September 6, 2007 | By: Jeff Franklin

It started last year with fresh produce from the Boyd County Farmers’ Market, now you can add fresh meat to that. As a result, needy people in the area will have more food on their plates. 

Last summer, farmers at the Boyd County Farmers’ Market donated leftover corn, green beans, watermelons and other items each week to River Cities Harvest, an organization that collects and distributes perishable food to agencies that help feed the hungry in the area. The idea came from Lyndall Harned, Boyd County extension agent for agricultural and natural resources in the University of Kentucky Cooperative Extension Service. Harned, who sits on River Cities Harvest board of directors, took his idea a step further.

“I suggested that the RCH people attend our county fair livestock auction and talk to the buyers about what they were going to do with the animals,” Harned said. “Many were just simply going to send them to the local stockyards and get what they could for them.” 

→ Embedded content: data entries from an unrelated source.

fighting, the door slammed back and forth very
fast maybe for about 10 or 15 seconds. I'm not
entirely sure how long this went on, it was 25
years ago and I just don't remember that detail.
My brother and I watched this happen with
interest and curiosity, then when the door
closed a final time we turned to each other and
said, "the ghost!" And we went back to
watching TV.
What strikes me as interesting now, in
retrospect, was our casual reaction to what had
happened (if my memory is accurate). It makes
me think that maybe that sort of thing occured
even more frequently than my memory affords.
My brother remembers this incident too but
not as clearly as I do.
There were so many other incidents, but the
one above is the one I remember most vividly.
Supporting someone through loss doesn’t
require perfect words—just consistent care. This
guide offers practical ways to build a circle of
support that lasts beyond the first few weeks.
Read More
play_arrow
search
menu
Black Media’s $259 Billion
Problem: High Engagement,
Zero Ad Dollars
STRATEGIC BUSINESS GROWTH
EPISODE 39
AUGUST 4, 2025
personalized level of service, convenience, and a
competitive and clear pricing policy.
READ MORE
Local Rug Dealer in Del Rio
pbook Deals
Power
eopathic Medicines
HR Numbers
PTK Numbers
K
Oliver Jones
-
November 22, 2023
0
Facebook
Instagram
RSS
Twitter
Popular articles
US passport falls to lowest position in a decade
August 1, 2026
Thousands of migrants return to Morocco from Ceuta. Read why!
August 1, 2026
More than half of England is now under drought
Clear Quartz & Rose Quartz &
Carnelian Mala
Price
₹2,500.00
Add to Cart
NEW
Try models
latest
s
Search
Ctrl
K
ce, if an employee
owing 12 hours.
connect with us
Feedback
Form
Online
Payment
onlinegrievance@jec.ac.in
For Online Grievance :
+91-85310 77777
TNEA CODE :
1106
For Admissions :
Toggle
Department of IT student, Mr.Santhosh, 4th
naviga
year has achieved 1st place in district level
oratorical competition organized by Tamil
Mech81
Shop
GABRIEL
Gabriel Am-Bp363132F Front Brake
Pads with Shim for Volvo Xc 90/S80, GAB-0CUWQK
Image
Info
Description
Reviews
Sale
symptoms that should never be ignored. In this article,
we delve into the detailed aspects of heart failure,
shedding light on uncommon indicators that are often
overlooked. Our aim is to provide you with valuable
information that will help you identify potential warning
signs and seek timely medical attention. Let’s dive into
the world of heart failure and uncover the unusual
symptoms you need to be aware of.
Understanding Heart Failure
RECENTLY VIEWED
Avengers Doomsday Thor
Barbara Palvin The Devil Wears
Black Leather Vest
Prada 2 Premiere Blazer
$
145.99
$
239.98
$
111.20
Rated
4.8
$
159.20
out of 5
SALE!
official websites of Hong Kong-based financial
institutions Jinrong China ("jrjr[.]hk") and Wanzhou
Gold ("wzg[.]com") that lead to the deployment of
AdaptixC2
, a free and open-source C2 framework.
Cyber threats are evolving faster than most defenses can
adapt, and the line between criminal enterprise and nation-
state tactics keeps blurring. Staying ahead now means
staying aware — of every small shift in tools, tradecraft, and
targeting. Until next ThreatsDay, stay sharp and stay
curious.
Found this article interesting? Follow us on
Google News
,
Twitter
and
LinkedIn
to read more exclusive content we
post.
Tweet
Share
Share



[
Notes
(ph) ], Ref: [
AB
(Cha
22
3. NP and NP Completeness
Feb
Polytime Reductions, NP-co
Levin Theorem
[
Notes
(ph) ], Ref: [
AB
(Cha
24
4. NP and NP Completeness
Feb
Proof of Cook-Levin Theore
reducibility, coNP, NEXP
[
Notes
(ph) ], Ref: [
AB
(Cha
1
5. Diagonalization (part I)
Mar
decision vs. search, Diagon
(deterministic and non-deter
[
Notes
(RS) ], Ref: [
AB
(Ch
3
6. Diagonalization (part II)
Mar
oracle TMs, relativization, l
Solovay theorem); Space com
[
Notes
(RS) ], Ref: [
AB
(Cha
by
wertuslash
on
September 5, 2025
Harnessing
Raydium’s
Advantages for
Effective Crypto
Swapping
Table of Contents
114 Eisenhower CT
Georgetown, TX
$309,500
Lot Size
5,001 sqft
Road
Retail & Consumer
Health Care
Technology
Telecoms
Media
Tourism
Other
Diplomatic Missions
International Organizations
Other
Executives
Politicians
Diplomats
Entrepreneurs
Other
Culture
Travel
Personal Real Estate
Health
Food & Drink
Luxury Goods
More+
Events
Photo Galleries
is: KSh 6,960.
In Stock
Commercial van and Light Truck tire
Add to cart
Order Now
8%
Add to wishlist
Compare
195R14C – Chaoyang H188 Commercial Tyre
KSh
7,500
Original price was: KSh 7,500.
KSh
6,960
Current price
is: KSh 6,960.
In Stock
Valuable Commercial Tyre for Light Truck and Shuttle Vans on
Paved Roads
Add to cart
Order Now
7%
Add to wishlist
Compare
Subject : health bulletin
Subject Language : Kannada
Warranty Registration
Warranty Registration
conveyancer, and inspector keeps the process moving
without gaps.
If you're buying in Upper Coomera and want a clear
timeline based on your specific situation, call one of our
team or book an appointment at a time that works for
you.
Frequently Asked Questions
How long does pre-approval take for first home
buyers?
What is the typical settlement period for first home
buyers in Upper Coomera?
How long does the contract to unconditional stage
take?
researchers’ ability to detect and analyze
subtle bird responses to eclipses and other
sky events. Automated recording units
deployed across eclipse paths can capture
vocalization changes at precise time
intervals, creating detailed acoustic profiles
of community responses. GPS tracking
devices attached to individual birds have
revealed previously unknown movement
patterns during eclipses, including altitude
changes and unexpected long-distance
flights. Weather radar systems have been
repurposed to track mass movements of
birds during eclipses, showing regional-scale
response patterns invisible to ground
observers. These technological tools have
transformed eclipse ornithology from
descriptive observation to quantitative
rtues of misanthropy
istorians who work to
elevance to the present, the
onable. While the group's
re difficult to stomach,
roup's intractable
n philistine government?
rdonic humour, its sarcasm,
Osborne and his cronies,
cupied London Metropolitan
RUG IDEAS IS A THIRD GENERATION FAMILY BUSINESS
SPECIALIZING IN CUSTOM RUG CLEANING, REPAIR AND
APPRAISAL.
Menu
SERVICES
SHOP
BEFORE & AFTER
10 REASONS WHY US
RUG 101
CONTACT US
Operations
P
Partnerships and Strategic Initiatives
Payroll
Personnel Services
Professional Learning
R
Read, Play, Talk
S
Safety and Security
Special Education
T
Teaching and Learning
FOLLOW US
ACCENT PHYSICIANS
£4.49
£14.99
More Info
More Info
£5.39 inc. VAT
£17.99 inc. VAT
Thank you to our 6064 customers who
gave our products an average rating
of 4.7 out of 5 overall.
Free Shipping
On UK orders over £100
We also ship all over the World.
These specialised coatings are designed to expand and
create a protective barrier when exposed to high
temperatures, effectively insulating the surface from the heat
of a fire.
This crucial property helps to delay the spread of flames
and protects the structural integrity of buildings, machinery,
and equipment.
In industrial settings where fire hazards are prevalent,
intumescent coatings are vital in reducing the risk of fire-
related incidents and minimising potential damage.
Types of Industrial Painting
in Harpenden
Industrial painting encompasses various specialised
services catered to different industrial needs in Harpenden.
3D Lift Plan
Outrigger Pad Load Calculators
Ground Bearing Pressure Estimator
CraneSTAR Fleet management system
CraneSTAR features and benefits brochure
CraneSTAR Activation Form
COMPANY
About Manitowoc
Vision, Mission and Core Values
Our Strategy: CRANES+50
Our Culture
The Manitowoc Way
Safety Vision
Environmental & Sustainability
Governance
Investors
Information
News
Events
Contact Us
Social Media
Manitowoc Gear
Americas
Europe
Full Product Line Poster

The animals come from the fair’s 4-H livestock show and are typically sold in the auction. Money from the sale of the animals goes back to the 4-H member who owned them. Harned says the money usually is put into a college fund for the 4-H member. 

Last year, three goats and two lambs were donated as a start. This year those numbers more than doubled. Four steers, three lambs, six goats and a pig were donated to RCH, to have process and distribute to their client agencies for use, just as they do with the farmers’ market produce. After the animals were processed at a local processing plant, the meat was given to four agencies that prepare meals on site to feed the needy.

“They all prepare meals every day and they got ground meat to get them through the winter,” said Amanda Gilmore, operations coordinator for River Cities Harvest. “They can make lots of spaghetti, chili, and it can go a long way by doing it this way.”

One of the recipients of the meat is the Community Kitchen located in the Parish Hall of Calvary Episcopal Church in downtown Ashland. The Community Kitchen, which serves about 100 free lunches five days a week, received 550 pounds of beef, goat and pork. 

“We will put that beef in our chili and pasta, the pork we will use in breakfast food,” said Diane Adams, food service manager for the Community Kitchen. “We just use it in anything and everything, we will use it.”

Adams said she uses around 20 to 30 pounds of meat a day in recipes and this donation should last her about three months. She is very appreciative of River Cities Harvest and what it does for the community.

That is the same feeling at Ashland’s Child Development Center, another agency which received a donation of 360 pounds of ground beef. The agency feeds children who qualify for free or reduced lunch, a breakfast, lunch and snack five days a week.

“That’s a big savings, because I order hamburger in big rolls, so that helps a lot,” said Alma Miller, ACDC’s cook. “It’s about $60 dollars for four, 10-pound rolls of hamburger, so this would be a big savings.”

Harned said the donations are a win-win for everyone – the 4-H members, various agencies and River Cities Harvest.

“I don’t see a downside to it,” he said. “There are no losers in this and that’s rare in today’s society. But in this, everybody is winning.”